Otago gave the other universities a good thrashing, winning the Games by a convincing margin and more than doubling Victoria’s score in 4th place. It does tend to be tradition though that the home Uni wins. It’s been that way since 1990 with only three exceptions in that time. Clearly there is an advantage to having the Games at home; Victoria has won all three times it has been hosted in Wellington since 1991. It is easier to get more players along when tourney is at home since they don’t have to pay extra for transport and accommodation. More players mean more teams, more teams mean earning more points, and more points mean a better chance at winning.

But how credible are the sports that we participate in at the Uni Games? Half of them aren’t held at the Olympics and often it seems that Easter Tourney is an excuse for having a four-day party and drinking lots. This was the feeling at the beginning of the 1990s, so it was decided then by University Sport New Zealand to revitalise the games and place a more serious and competitive emphasis on them.

The University Games will never be the same as the Olympics, and the aims of the organisers of these two events are going to be quite different. It is however, a good benchmark to measure ourselves against. Faster, Higher, Stronger.

The Modern Olympics began in 1896 with nine sports, and eight years later the first Easter Tourney was held in New Zealand. Half of the sports at Uni Games are not competed in at the Olympics, and the two star attractions of the Olympics, Swimming and Athletics, are not seen at our Games.

Some of the sports at Uni Games, such as golf, have appeared at the Olympics and then disappeared, while others have been there from the original nine and still carry on; these being tennis, shooting and fencing. Some, it could be argued just take place in a slightly different form: aerobics is similar to gymnastics; mountain biking is a branch of cycling; and the duathlon is a scaled down version of the triathlon.

Rowing is the largest sport at the games with around 900 competitors. This would likely be eclipsed by Athletics, and Swimming would have a chance too, if they were included in the Games. This would create an even larger tournament and imaginably a more exciting atmosphere.

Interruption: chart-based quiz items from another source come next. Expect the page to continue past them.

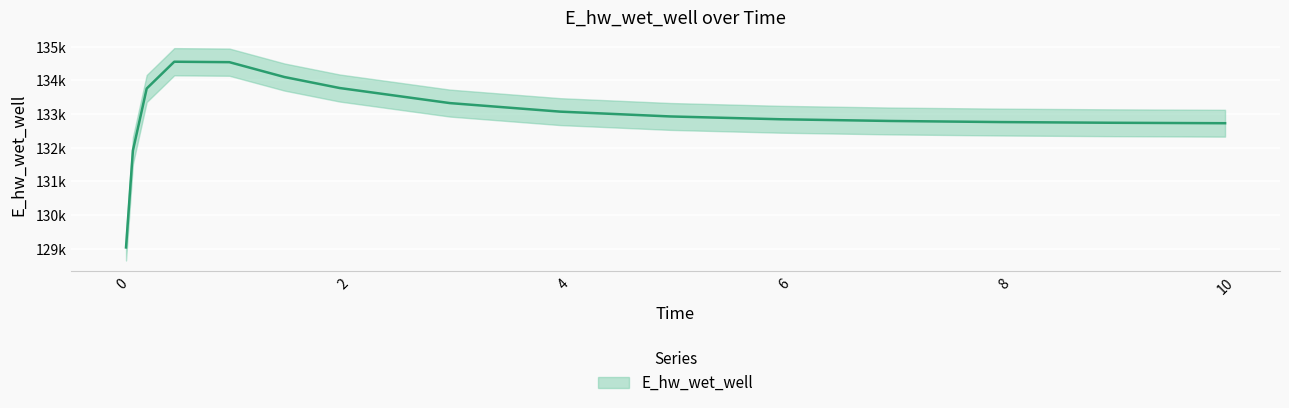

List the labels in order of value, largest first.

0.46875, 0.96875, 1.46875, 1.96875, 0.21875, 2.96875, 3.96875, 4.96875, 5.96875, 6.96875, 7.96875, 8.96875, 9.96875, 10.0, 0.09375, 0.03125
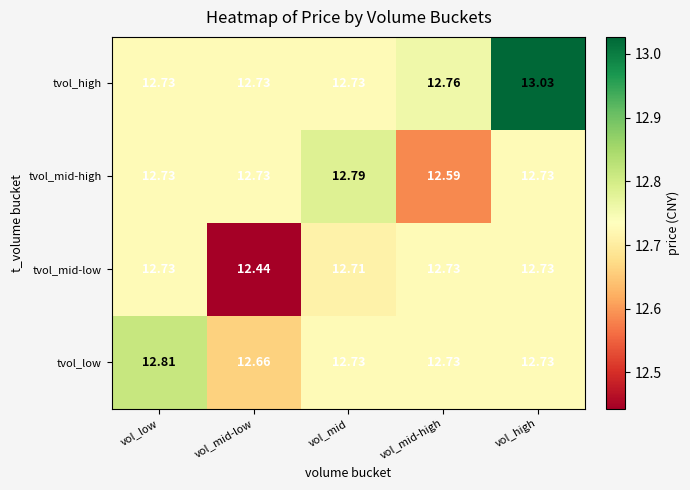

What is the maximum value shown in the chart?

13.0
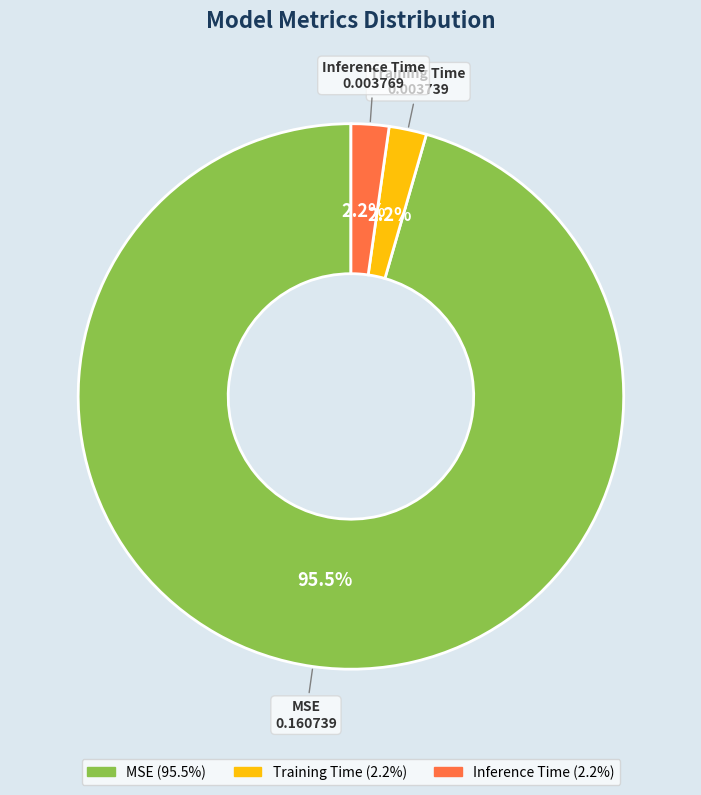

Which slice is the largest?

MSE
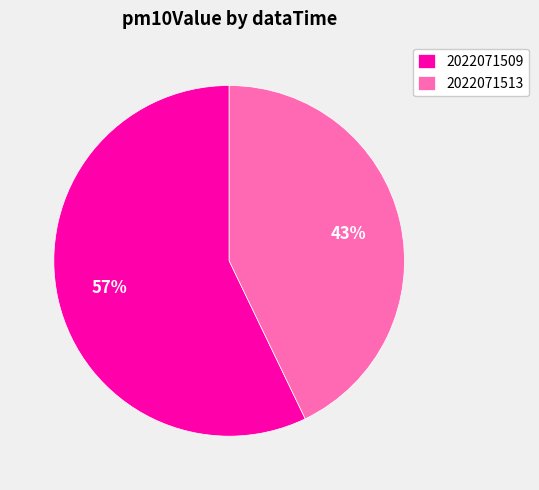

Combined, do 2022071513 and 2022071509 account for over 50%?

Yes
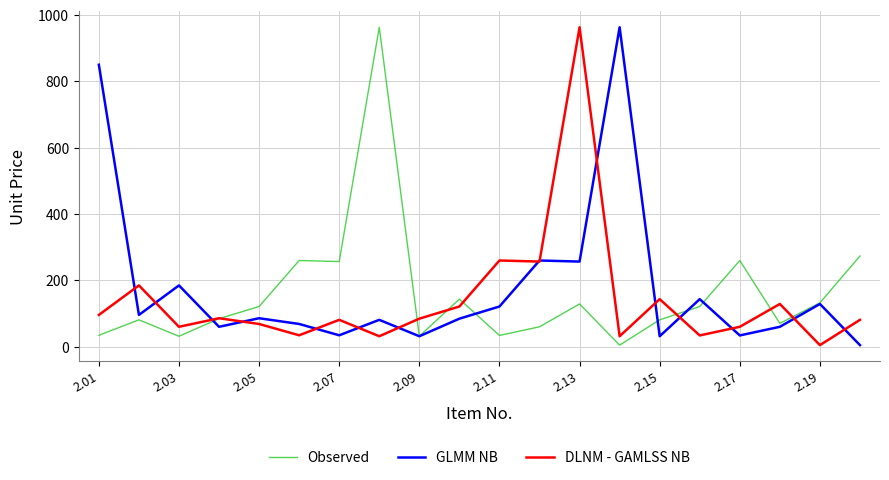

What is the maximum value shown in the chart?

963.0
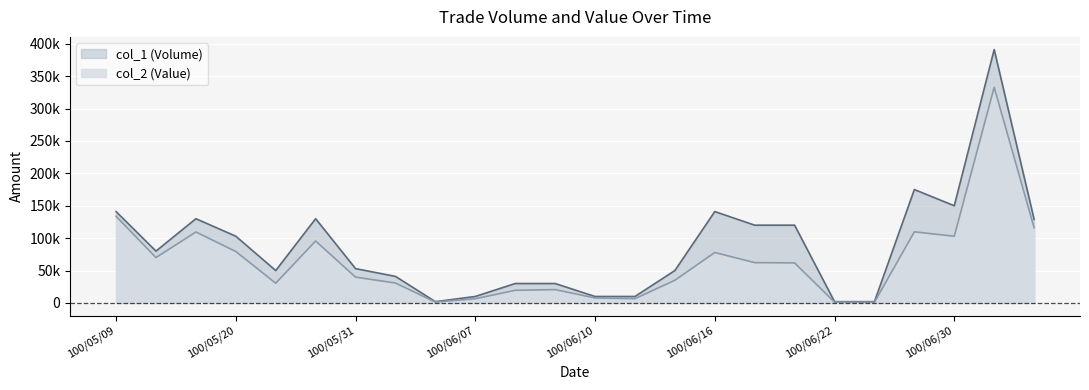

What is the difference between the maximum and second lowest values in the col_2 (Value) series?

331510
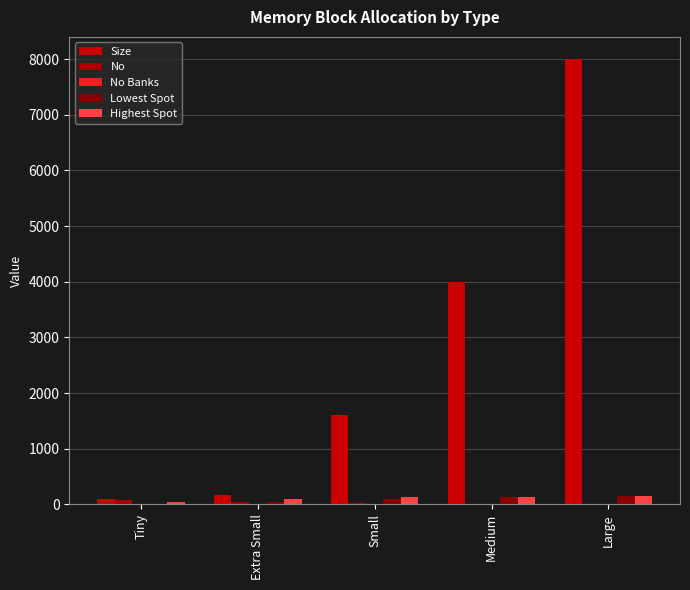

What is the label of the 3rd bar from the left?

Small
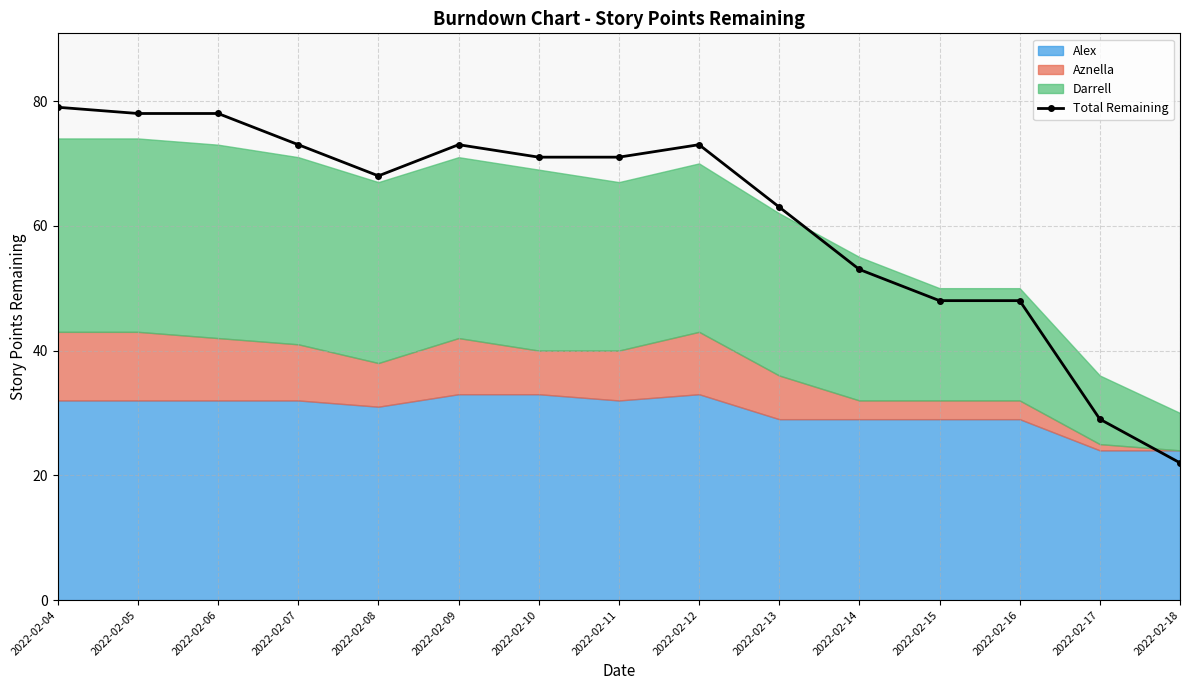

Reading right to left, transcribe all the data shown in this chart.

22	29	48	48	53	63	73	71	71	73	68	73	78	78	79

For whatever reason Athletics and Swimming choose not to take part in Uni Games, possibly because they take their sports so seriously and continue to train intensively during the winter, unlike the rowers who are quick to let themselves loose after their event, and even on the bus ride down beforehand.

If anyone aspires to see their sport from Uni Games also be included in the Olympics – and maybe a chance to compete for New Zealand – then there are criteria to meet. 1. It must be widely practiced (by men, in 75 countries on four continents; by women, in 40 countries and on three continents). 2. The Olympic anti-doping code must be applied. 3. It must not rely on mechanical propulsion (such as a motor).

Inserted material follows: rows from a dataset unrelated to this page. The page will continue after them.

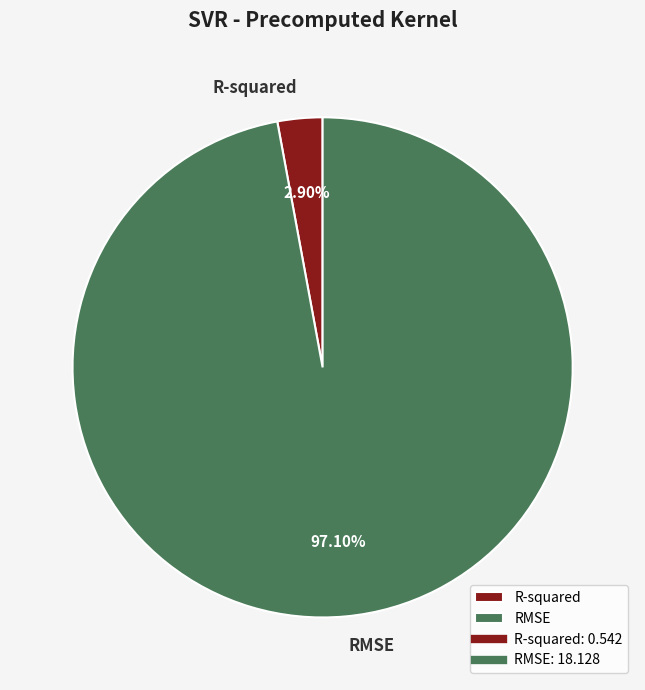

How many slices are in this pie chart?

2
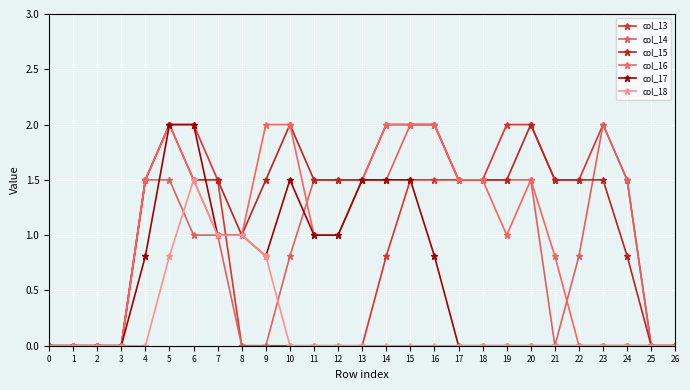

Reading left to right, what are all the values shown in this chart?

col_13: 0=0.0	1=0.0	2=0.0	3=0.0	4=1.5	5=2.0	6=2.0	7=1.5	8=0.0	9=0.0	10=0.0	11=0.0	12=0.0	13=0.0	14=0.8	15=1.5	16=1.5	17=1.5	18=1.5	19=2.0	20=2.0	21=1.5	22=1.5	23=2.0	24=1.5	25=0.0	26=0.0
col_14: 0=0.0	1=0.0	2=0.0	3=0.0	4=1.5	5=1.5	6=1.0	7=1.0	8=0.0	9=0.0	10=0.8	11=1.5	12=1.5	13=1.5	14=1.5	15=2.0	16=2.0	17=1.5	18=1.5	19=1.5	20=1.5	21=0.0	22=0.8	23=2.0	24=1.5	25=0.0	26=0.0
col_15: 0=0.0	1=0.0	2=0.0	3=0.0	4=1.5	5=2.0	6=1.5	7=1.5	8=1.0	9=1.5	10=2.0	11=1.5	12=1.5	13=1.5	14=2.0	15=2.0	16=2.0	17=1.5	18=1.5	19=1.5	20=2.0	21=1.5	22=1.5	23=1.5	24=0.8	25=0.0	26=0.0
col_16: 0=0.0	1=0.0	2=0.0	3=0.0	4=1.5	5=2.0	6=1.5	7=1.0	8=1.0	9=2.0	10=2.0	11=1.0	12=1.0	13=1.5	14=2.0	15=2.0	16=2.0	17=1.5	18=1.5	19=1.0	20=1.5	21=0.8	22=0.0	23=0.0	24=0.0	25=0.0	26=0.0
col_17: 0=0.0	1=0.0	2=0.0	3=0.0	4=0.8	5=2.0	6=2.0	7=1.0	8=1.0	9=0.8	10=1.5	11=1.0	12=1.0	13=1.5	14=1.5	15=1.5	16=0.8	17=0.0	18=0.0	19=0.0	20=0.0	21=0.0	22=0.0	23=0.0	24=0.0	25=0.0	26=0.0
col_18: 0=0.0	1=0.0	2=0.0	3=0.0	4=0.0	5=0.8	6=1.5	7=1.0	8=1.0	9=0.8	10=0.0	11=0.0	12=0.0	13=0.0	14=0.0	15=0.0	16=0.0	17=0.0	18=0.0	19=0.0	20=0.0	21=0.0	22=0.0	23=0.0	24=0.0	25=0.0	26=0.0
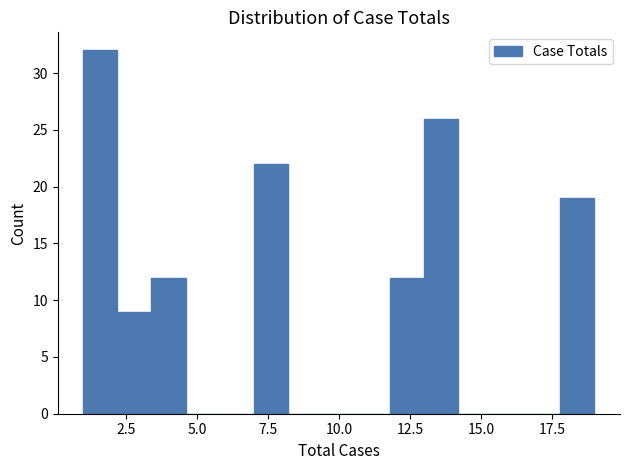

Read against the x-axis, roughly where is the centre of the tallest bar?

1.5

Imagine what it would be like to see debating, surfing, or ultimate frisbee included in the Olympic Games. They would all struggle to reach the number of countries required: surfing may have to become a frequent pastime of people in West Africa rather than gang warfare; and soccer balls may have to turn into frisbees before there are enough countries to reach the threshold for ultimate. Also imagine the consequences of taking performance-enhancing drugs for your sport: pills to make you think faster and be wittier in debating; or red blood cell injections to out run and out jump in ultimate frisbee, or hand extensions and special biomechanical implants to catch the Frisbee easier.

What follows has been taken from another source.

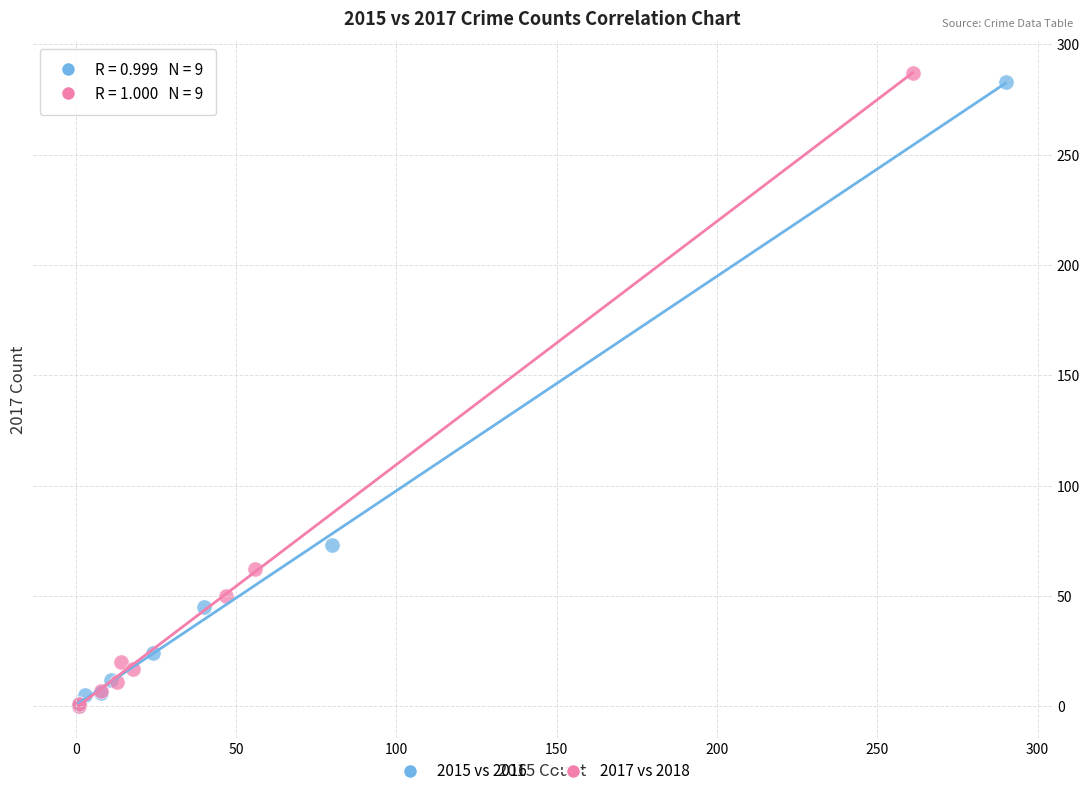

Which series has the widest spread of Y values?

2017 vs 2018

None of this will happen to the Olympics in the near future, or possibly anytime in the future but that’s okay. The University Games have a different purpose, they bring together many students from around New Zealand to compete in our favourite sports. For most of the competitors, sport is not our livelihood, as opposed to most Olympians. Therefore, it should be something we enjoy during our holidays and not become overwhelmed in the serious nature that sometimes is seen in sport. We should compete, and it doesn’t matter whether it is rowing, ultimate Frisbee, or golf, but we should also drink and party at the end of the day because we are university students.